Re: Can three looping processes, zero priority, affect performance significantly?

I will talk to GE about their Web Access Flowcast product running on Cache and see if they can come up with a better way than setting the NODELET bit. thanks for the help.
Clark Powell
Cass Witkowski
Trusted Contributor

Re: Can three looping processes, zero priority, affect performance significantly?

Cache sets the no delete bit to prevent processes in Cache from being deleted with the STOP/ID which can cause nasty things with Cache.
Tom O'Toole
Respected Contributor

Re: Can three looping processes, zero priority, affect performance significantly?

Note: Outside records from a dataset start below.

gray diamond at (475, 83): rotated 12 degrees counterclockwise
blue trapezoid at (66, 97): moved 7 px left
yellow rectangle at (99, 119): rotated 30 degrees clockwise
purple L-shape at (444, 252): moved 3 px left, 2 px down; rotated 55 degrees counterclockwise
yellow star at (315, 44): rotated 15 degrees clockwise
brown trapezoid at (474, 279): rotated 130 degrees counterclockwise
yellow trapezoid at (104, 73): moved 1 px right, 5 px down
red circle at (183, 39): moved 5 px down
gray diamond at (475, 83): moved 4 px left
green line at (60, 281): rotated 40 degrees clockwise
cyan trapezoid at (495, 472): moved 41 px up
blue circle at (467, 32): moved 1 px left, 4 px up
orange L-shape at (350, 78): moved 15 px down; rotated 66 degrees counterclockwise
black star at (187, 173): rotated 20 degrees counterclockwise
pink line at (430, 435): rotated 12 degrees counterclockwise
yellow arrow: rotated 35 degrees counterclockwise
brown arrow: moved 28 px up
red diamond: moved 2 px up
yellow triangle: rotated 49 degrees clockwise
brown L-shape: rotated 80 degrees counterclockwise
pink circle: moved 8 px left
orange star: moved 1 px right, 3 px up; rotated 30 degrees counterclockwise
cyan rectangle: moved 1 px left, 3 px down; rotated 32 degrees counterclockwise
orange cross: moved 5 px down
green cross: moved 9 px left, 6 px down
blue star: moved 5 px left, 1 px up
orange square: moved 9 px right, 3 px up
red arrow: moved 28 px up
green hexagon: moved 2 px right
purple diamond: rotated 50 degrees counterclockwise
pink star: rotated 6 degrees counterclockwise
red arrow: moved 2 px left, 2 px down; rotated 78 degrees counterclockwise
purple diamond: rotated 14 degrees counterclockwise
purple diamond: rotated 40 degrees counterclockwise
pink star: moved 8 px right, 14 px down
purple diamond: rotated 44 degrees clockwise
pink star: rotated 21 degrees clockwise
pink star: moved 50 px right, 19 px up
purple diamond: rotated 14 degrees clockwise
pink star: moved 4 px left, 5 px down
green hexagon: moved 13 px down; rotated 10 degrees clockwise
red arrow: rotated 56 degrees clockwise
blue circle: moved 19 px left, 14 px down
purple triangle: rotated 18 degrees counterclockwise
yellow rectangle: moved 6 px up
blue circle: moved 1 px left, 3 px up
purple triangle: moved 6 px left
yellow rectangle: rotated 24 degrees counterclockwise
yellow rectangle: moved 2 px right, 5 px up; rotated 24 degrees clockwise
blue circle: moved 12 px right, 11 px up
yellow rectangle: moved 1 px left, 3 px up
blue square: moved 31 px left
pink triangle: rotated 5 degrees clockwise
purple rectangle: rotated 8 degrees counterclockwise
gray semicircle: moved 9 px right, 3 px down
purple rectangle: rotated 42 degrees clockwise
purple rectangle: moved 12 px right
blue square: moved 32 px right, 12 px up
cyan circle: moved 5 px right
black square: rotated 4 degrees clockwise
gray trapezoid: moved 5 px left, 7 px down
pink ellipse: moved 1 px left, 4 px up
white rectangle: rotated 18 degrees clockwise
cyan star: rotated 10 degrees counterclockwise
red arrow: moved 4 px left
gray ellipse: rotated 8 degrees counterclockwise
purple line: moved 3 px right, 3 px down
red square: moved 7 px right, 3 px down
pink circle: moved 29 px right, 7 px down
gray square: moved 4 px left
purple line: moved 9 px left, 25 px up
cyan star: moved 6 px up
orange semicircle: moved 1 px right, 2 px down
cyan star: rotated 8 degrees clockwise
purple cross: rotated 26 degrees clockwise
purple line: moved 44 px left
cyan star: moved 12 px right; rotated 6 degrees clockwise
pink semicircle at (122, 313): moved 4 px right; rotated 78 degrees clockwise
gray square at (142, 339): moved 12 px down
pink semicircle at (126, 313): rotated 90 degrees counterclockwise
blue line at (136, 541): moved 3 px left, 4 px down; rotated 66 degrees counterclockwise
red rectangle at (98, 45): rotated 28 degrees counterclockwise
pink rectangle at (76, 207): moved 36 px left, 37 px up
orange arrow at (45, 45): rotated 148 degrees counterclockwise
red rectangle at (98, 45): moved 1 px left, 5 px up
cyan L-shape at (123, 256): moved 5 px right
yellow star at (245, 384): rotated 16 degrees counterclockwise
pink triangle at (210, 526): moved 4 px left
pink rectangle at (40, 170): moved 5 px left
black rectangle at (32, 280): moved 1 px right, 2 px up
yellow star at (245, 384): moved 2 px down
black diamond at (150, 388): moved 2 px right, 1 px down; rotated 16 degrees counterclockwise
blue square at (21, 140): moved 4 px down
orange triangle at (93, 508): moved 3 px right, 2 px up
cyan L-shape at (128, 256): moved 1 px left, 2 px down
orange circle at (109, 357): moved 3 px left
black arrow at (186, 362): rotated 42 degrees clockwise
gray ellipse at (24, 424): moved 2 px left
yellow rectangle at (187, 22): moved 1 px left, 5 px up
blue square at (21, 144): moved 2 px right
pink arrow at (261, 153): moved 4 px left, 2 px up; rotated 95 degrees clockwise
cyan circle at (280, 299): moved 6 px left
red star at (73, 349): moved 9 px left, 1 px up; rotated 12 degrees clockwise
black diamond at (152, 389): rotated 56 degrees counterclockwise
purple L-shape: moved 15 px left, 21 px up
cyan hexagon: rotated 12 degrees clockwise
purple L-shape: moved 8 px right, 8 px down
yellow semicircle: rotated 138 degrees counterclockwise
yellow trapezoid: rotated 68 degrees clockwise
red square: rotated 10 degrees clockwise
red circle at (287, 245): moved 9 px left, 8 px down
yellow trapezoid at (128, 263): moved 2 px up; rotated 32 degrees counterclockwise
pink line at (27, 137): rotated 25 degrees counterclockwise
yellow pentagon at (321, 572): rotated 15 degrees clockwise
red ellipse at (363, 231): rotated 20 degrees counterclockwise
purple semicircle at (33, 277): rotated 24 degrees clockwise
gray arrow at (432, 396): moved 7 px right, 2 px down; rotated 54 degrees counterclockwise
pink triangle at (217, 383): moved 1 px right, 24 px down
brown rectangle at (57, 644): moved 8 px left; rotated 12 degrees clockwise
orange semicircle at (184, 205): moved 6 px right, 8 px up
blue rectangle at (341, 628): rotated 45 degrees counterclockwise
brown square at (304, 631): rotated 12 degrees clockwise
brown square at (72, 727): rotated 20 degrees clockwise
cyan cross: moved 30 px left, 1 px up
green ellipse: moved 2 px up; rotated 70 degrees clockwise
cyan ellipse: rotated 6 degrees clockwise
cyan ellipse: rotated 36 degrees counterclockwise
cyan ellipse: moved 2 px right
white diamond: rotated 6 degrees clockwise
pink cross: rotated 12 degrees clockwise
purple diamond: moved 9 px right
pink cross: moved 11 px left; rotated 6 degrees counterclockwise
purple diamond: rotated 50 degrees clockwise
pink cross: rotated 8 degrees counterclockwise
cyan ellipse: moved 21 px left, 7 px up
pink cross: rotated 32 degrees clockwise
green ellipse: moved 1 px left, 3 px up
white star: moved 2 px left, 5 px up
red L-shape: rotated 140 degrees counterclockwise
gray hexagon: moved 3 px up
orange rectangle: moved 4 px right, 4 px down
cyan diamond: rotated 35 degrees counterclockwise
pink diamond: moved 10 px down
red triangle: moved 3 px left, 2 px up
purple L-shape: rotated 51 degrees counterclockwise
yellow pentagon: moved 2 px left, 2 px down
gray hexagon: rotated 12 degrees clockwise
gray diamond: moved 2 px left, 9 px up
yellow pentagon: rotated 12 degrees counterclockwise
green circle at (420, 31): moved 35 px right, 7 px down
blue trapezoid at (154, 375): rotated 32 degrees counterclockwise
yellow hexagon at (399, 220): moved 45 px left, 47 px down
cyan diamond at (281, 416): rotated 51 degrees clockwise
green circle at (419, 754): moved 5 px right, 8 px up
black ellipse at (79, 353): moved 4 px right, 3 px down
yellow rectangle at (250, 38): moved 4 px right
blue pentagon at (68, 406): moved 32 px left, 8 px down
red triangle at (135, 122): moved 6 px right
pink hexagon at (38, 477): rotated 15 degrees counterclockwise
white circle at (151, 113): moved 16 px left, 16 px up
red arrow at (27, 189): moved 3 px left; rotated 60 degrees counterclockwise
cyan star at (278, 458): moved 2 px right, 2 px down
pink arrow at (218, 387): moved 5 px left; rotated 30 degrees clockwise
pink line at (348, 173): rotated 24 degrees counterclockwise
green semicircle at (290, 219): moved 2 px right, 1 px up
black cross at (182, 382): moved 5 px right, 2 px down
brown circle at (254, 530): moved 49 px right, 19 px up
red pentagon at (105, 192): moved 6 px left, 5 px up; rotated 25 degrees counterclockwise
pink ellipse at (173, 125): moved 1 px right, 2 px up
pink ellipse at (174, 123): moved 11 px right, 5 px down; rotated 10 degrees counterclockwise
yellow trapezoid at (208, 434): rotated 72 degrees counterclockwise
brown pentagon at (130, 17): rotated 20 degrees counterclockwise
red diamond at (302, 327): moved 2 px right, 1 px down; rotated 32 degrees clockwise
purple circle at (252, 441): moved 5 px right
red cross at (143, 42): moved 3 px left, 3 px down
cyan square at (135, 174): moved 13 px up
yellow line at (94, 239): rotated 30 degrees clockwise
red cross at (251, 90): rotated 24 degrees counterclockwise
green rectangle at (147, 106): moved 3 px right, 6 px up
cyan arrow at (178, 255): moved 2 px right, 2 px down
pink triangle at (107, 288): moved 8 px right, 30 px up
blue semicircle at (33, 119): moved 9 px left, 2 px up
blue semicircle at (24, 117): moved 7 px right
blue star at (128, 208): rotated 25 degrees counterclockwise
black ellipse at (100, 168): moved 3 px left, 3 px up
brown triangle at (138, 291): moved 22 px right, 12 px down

Would I be correct in saying by the time a process is in this cul-de-sac, it's too late to clear the NODELET bit, since it will not call delprc again? I have just seen two of these badly terminated cache processes here (basically the same environment as you Clark).

It seems like it would be possible to clear the bit and then send a special kernel mode ast to make the process call delprc again? (or do both in the kernel ast.

This is a bug in cache I guess, which is letting these processes exit the cache databaseenvironment without clearing the bit.
Can you imagine if we used PCs to manage our enterprise systems? ... oops.